Review of The Revelation of Lucifer the Divine

The Revelation of Lucifer the Divine…was interesting, to say the least. I can see why there’s so much talk amongst the Luciferian community regarding this book, almost equal parts good and bad.

To start off, in my opinion this was entirely fictional. Divinely influenced? Not that I can tell. The novel basically starts after man’s fall from Eden, but before Christ’s birth, and follows through until the end of Revelations. As you might imagine, Lucifer plays a key role in the storyline, but other important characters include Satan and a woman-turned-deity named Astarte.

Now, this was where I first began to doubt the book’s premise. Not only is the Satan here depicted as an Odinic figure (quite literally, too—he gave up an eye for wisdom), but, well…he is an entirely separate character unto himself. I may or may not have mentioned this before, but I firmly believe that there is no ‘Satan’—that was merely a title given to Lucifer after his fall in order to demonize him, so the appearance of his character here as the literal ruler of hell made me pause.

The random insertion of Astarte was also somewhat repellant. If the author’s intent was to portray her as the actual goddess, well…he failed miserably. Not going too much into detail here, but her role was basically the humanity and compassion to Lucifer’s icy and resolute determination. I didn’t particularly like her, just because her character was so poorly written and one-dimensional. I didn’t see the growth of character that should have been present after all of Lucifer’s teachings.

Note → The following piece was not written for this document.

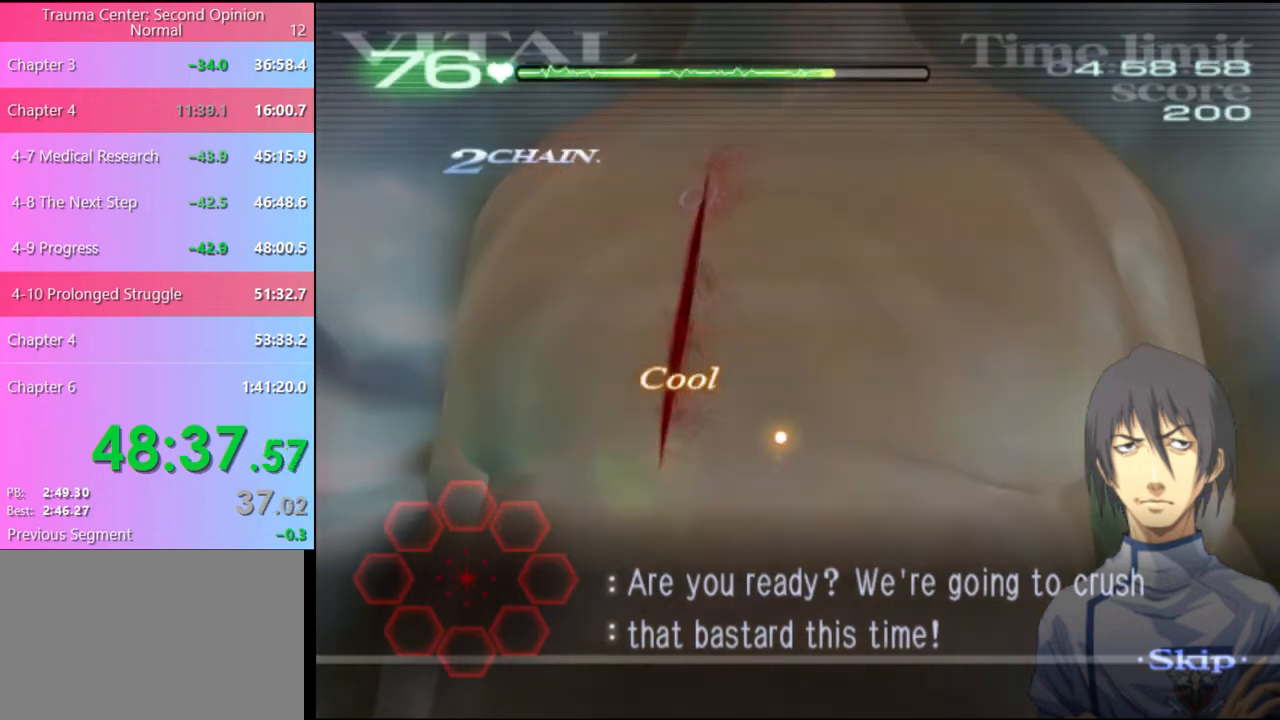
{"keys": [], "mouse": [], "events": []}
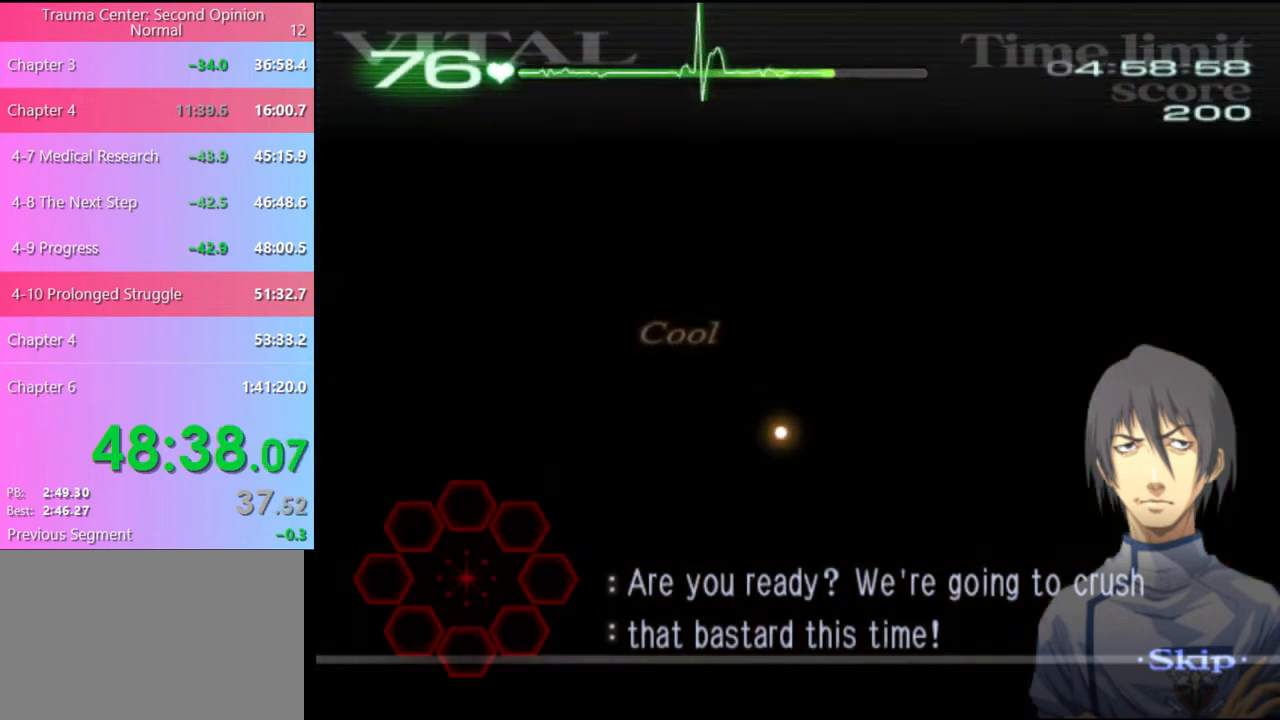
{"keys": [], "mouse": [], "events": []}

Lucifer’s characterization had me on a rollercoaster of emotions. There were instances where I found myself having to stop reading because his actions and words were so…wrong, so different and unlike the actual deity I have come to recognize. He had a martyr complex that made me cringe, a very ‘woe is me, I accept my fate but must repent’ sort of thing going on. As I have come to know him, he knows that his actions had to be done—and the very act of rebellion and subsequent ‘fall from grace’ are bound and inextricable from one another. It isn’t so much that he is regretful of his actions or feels that they were wrong, but he does regret that there was no other way to go about securing his and our freedom. It’s the difference between beating yourself up over what you think is right but others think is wrong, and being sorrowful that such actions had to be taken at all.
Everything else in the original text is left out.